John Mix Stanley (1814 - 1872)
oil on canvas
18 x 12 inches
23.75 x 17.75 inches (frame)
Signed Lower Right: J M Stanley
Private Collection, Dallas, Texas
An extensive traveler throughout the vast Western frontier in the first half of the nineteenth century, John Mix Stanley ranks among the earliest and most celebrated chroniclers of the American West through his powerful images of Native American culture, and today, most of his paintings and drawings reside in institutional collections. In 1853, he made his last trip West as the official artist for the Stevens Pacific Railroad Survey, which traveled from Saint Paul to the Puget Sound. Upon his return, Stanley settled as a studio artist and attempted to establish an “Indian Gallery” of his art in the manner of George Catlin, receiving positive praise for his work by contemporary Seth Eastman. Unfortunately, the majority of the gallery was lost to a fire at the Smithsonian Institute in 1865, making the present work a supremely rare surviving example of Stanley’s important oil paintings.

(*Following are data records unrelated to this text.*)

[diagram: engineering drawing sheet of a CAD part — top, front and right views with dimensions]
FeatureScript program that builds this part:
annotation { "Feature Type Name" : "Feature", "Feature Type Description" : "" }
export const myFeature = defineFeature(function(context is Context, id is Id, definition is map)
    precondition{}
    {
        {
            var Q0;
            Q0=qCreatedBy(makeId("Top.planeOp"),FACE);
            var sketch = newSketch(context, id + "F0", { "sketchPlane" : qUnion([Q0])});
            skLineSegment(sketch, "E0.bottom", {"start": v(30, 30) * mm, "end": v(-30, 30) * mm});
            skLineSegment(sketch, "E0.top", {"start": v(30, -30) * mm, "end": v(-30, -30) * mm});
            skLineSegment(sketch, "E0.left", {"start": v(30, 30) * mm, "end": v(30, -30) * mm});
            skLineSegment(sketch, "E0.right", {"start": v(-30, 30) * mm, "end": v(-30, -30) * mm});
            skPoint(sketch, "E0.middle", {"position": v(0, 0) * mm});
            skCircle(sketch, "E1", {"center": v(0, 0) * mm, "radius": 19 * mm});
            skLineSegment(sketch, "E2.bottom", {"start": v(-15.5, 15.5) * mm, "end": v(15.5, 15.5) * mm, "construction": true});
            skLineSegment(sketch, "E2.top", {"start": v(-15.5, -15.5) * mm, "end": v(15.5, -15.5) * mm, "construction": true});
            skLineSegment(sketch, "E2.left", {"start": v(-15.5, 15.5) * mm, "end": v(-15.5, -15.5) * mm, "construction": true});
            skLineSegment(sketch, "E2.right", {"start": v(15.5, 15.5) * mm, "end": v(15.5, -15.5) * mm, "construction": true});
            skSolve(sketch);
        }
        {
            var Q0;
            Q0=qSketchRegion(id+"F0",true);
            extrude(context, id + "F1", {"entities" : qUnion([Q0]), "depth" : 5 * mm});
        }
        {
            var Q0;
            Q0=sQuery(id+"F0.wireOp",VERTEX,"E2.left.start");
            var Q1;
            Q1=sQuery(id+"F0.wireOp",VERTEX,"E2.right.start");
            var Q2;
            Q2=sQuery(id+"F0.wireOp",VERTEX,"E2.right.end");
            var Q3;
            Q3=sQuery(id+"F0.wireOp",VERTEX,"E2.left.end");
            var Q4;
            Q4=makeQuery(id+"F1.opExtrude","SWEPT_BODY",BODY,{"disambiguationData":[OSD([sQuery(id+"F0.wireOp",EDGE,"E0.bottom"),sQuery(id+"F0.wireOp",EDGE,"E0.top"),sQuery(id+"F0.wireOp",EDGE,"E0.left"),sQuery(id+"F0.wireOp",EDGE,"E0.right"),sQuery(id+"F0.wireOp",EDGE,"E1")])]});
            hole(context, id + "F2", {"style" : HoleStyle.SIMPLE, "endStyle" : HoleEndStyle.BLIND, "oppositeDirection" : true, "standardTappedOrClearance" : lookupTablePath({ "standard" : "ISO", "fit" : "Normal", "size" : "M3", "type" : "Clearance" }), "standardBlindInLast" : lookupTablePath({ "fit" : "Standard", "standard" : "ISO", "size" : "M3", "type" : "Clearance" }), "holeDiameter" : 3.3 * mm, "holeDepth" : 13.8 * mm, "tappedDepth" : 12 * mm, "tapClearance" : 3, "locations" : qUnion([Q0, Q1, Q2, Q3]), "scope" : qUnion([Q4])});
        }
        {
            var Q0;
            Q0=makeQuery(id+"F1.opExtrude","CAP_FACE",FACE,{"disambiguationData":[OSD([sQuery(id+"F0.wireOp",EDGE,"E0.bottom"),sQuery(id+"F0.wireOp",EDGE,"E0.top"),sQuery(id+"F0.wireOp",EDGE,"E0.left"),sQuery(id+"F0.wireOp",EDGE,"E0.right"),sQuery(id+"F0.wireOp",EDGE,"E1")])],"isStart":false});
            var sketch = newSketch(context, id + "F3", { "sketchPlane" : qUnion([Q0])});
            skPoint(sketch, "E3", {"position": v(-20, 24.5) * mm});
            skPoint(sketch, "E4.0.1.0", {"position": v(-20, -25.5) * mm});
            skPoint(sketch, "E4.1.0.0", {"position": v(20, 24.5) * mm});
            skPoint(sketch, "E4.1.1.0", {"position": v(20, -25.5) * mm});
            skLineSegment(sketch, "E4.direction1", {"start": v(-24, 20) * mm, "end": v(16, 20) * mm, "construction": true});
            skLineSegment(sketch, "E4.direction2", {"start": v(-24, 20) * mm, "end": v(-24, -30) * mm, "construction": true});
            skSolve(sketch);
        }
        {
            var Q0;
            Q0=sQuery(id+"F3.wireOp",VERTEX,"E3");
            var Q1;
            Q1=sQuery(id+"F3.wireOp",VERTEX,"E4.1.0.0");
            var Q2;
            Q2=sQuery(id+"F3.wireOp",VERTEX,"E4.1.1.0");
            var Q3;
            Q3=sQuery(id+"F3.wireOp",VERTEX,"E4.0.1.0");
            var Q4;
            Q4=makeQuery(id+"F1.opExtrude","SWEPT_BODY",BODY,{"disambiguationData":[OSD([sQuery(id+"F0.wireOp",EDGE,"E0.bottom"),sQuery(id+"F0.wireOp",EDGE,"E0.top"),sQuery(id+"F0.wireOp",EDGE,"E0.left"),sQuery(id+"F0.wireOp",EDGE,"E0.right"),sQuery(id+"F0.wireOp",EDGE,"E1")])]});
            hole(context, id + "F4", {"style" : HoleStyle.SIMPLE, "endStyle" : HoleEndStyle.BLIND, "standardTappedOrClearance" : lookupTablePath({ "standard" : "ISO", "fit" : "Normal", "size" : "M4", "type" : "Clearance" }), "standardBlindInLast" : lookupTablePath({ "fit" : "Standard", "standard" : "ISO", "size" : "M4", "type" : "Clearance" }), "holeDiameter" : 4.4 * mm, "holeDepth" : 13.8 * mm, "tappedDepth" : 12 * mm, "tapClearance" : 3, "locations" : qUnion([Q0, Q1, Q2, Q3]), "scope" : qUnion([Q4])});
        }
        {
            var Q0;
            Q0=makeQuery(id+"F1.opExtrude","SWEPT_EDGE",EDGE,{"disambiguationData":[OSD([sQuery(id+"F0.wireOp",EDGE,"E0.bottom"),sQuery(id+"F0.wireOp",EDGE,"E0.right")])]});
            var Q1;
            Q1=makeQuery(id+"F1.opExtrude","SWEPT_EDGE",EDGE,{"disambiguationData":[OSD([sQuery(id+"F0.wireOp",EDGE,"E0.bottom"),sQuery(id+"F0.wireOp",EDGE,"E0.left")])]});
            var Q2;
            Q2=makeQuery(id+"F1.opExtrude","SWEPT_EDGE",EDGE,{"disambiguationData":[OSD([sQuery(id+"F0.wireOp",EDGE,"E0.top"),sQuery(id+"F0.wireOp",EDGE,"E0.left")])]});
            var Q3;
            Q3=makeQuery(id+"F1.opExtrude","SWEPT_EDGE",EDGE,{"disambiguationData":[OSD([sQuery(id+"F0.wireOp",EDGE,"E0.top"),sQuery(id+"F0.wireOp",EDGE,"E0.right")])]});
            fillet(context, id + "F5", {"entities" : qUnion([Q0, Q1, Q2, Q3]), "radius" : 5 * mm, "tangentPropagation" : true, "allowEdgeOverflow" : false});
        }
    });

The painting has been restored and is in good condition. There is fine craquelure throughout likely addressed in the previous restoration. The canvas is stretched to a wood tendon and mortise stretcher and both are in good condition. Under UV examination, the surface shows residual varnish layers and small fine lines of inpainting in the sky as well as small areas in both the lower left and right quadrants. There are no signs of significant damage and the inpainting overall is refined and minimal. Although the painting was treated previously, the process was beneficial, and the painting is in good condition.